Raja maderensis, also known as the Madeiran ray or Madeiran skate, is a species of hardnose skate.

== Description ==
The Madeiran skate has a maximum total length of 80 cm and reaches maturity at a length between 50-60 cm. The dorsal surface is prickly and dark brown with a dense pattern of light spots. The ventral surface is white in colour and has thick dark disc margins, it occasionally has dark blotches around the mid body. The ventral surface of juveniles is smooth, but it becomes prickly with age. The snout of the Madeiran skate is blunt and moderately long, and it has a slightly pronounced tip. The tail is marginally longer than the disc, and has 2-3 interdorsal thorns. Adult males have both alar and malar thorns. The upper and lower jaws have between 39-49 rows.

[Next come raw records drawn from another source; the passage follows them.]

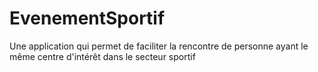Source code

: # EvenementSportif
Une application qui permet de faciliter la rencontre de personne ayant le même centre d'intérêt dans le secteur sportif
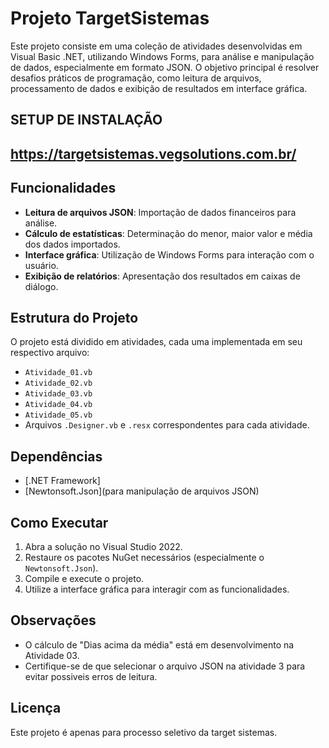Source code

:# Projeto TargetSistemas

Este projeto consiste em uma coleção de atividades desenvolvidas em Visual Basic .NET, utilizando Windows Forms, para análise e manipulação de dados, especialmente em formato JSON. O objetivo principal é resolver desafios práticos de programação, como leitura de arquivos, processamento de dados e exibição de resultados em interface gráfica.

## SETUP DE INSTALAÇÃO
## https://targetsistemas.vegsolutions.com.br/

## Funcionalidades

- **Leitura de arquivos JSON**: Importação de dados financeiros para análise.
- **Cálculo de estatísticas**: Determinação do menor, maior valor e média dos dados importados.
- **Interface gráfica**: Utilização de Windows Forms para interação com o usuário.
- **Exibição de relatórios**: Apresentação dos resultados em caixas de diálogo.

## Estrutura do Projeto

O projeto está dividido em atividades, cada uma implementada em seu respectivo arquivo:

- `Atividade_01.vb`
- `Atividade_02.vb`
- `Atividade_03.vb`
- `Atividade_04.vb`
- `Atividade_05.vb`
- Arquivos `.Designer.vb` e `.resx` correspondentes para cada atividade.

## Dependências

- [.NET Framework]
- [Newtonsoft.Json](para manipulação de arquivos JSON)

## Como Executar

1. Abra a solução no Visual Studio 2022.
2. Restaure os pacotes NuGet necessários (especialmente o `Newtonsoft.Json`).
3. Compile e execute o projeto.
4. Utilize a interface gráfica para interagir com as funcionalidades.

## Observações

- O cálculo de "Dias acima da média" está em desenvolvimento na Atividade 03.
- Certifique-se de que selecionar o arquivo JSON na atividade 3 para evitar possiveis erros de leitura.

## Licença

Este projeto é apenas para processo seletivo da target sistemas.
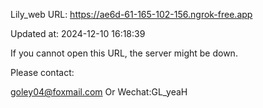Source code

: Lily_web URL: https://ae6d-61-165-102-156.ngrok-free.app

Updated at: 2024-12-10 16:18:39

If you cannot open this URL, the server might be down.

Please contact: 

goley04@foxmail.com Or Wechat:GL_yeaH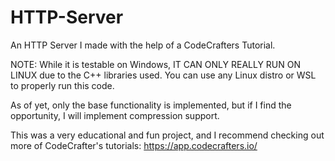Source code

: # HTTP-Server
An HTTP Server I made with the help of a CodeCrafters Tutorial. 

NOTE: While it is testable on Windows, IT CAN ONLY REALLY RUN ON LINUX due to the C++ libraries used. You can use any Linux distro or WSL to properly run this code.

As of yet, only the base functionality is implemented, but if I find the opportunity, I will implement compression support.

This was a very educational and fun project, and I recommend checking out more of CodeCrafter's tutorials: https://app.codecrafters.io/
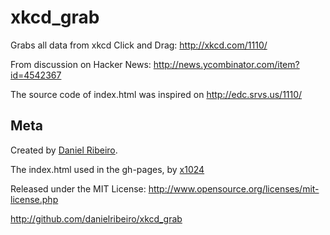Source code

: xkcd_grab
=========

Grabs all data from xkcd Click and Drag: http://xkcd.com/1110/

From discussion on Hacker News: http://news.ycombinator.com/item?id=4542367

The source code of index.html was inspired on http://edc.srvs.us/1110/


Meta
----

Created by [Daniel Ribeiro](http://metaphysicaldeveloper.wordpress.com/about-me).

The index.html used in the gh-pages, by [x1024](https://github.com/x1024)

Released under the MIT License: http://www.opensource.org/licenses/mit-license.php

http://github.com/danielribeiro/xkcd_grab
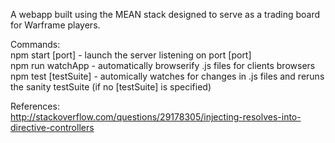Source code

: A webapp built using the MEAN stack designed to serve as a trading board for
Warframe players.   

Commands:   
npm start [port] - launch the server listening on port [port]    
npm run watchApp - automatically browserify .js files for clients browsers    
npm test [testSuite] - automically watches for changes in .js files and reruns the sanity testSuite (if no [testSuite] is specified)


References:    
http://stackoverflow.com/questions/29178305/injecting-resolves-into-directive-controllers
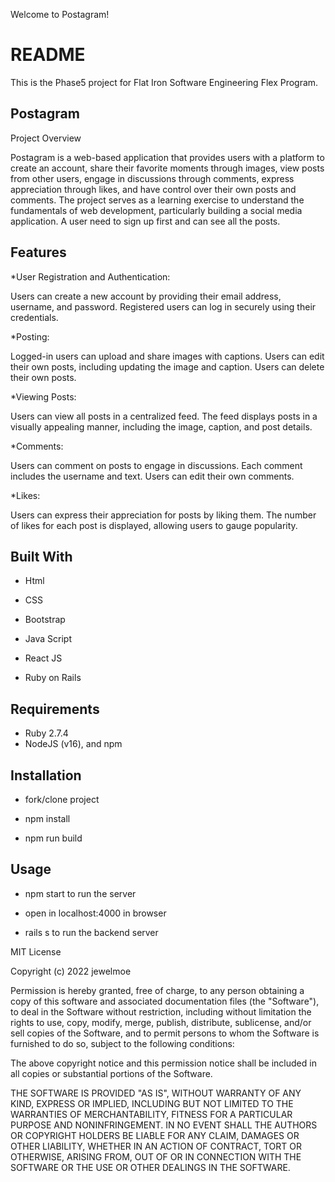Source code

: Welcome to Postagram!

# README

This is the Phase5 project for Flat Iron Software Engineering Flex Program.


## Postagram ##

Project Overview

Postagram is a web-based application that  provides users with a platform to create an account, share their favorite moments through images, view posts from other users, engage in discussions through comments, express appreciation through likes, and have control over their own posts and comments. The project serves as a learning exercise to understand the fundamentals of web development, particularly building a social media application.
A user need to sign up first and can see all the posts. 


## Features

*User Registration and Authentication:

Users can create a new account by providing their email address, username, and password.
Registered users can log in securely using their credentials.

*Posting:

Logged-in users can upload and share images with captions.
Users can edit their own posts, including updating the image and caption.
Users can delete their own posts.

*Viewing Posts:

Users can view all posts in a centralized feed.
The feed displays posts in a visually appealing manner, including the image, caption, and post details.

*Comments:

Users can comment on posts to engage in discussions.
Each comment includes the username and text.
Users can edit their own comments.

*Likes:

Users can express their appreciation for posts by liking them.
The number of likes for each post is displayed, allowing users to gauge popularity.

## Built With

* Html

* CSS

* Bootstrap

* Java Script

* React JS

* Ruby on Rails


## Requirements

*  Ruby 2.7.4
*  NodeJS (v16), and npm


## Installation

* fork/clone project

* npm install

* npm run build

## Usage

* npm start to run the server

* open in localhost:4000 in browser

* rails s to run the backend server



MIT License

Copyright (c) 2022 jewelmoe

Permission is hereby granted, free of charge, to any person obtaining a copy of this software and associated documentation files (the "Software"), to deal in the Software without restriction, including without limitation the rights to use, copy, modify, merge, publish, distribute, sublicense, and/or sell copies of the Software, and to permit persons to whom the Software is furnished to do so, subject to the following conditions:

The above copyright notice and this permission notice shall be included in all copies or substantial portions of the Software.

THE SOFTWARE IS PROVIDED "AS IS", WITHOUT WARRANTY OF ANY KIND, EXPRESS OR IMPLIED, INCLUDING BUT NOT LIMITED TO THE WARRANTIES OF MERCHANTABILITY, FITNESS FOR A PARTICULAR PURPOSE AND NONINFRINGEMENT. IN NO EVENT SHALL THE AUTHORS OR COPYRIGHT HOLDERS BE LIABLE FOR ANY CLAIM, DAMAGES OR OTHER LIABILITY, WHETHER IN AN ACTION OF CONTRACT, TORT OR OTHERWISE, ARISING FROM, OUT OF OR IN CONNECTION WITH THE SOFTWARE OR THE USE OR OTHER DEALINGS IN THE SOFTWARE.
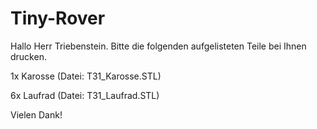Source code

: # Tiny-Rover

Hallo Herr Triebenstein. Bitte die folgenden aufgelisteten Teile bei Ihnen drucken.

1x Karosse (Datei: T31_Karosse.STL)

6x Laufrad (Datei: T31_Laufrad.STL)




Vielen Dank!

==Distribution and habitat==
Raja maderensis appears to only be found in the shelf and upper slope of Madeira. Specimens possibly attributable to this species or one very similar are reported from the Azores, with their taxonomic placement pending assessment and clarification as of 2015.

The Madeiran skate is a benthic species, and it occurs from shallows to a depth of 150 m. It has been found over both hard and soft seabeds.

== Reproduction ==
The Madeiran skate is oviparous.

==Etymology==
Madeira, a Portuguese archipelago in the Atlantic Ocean.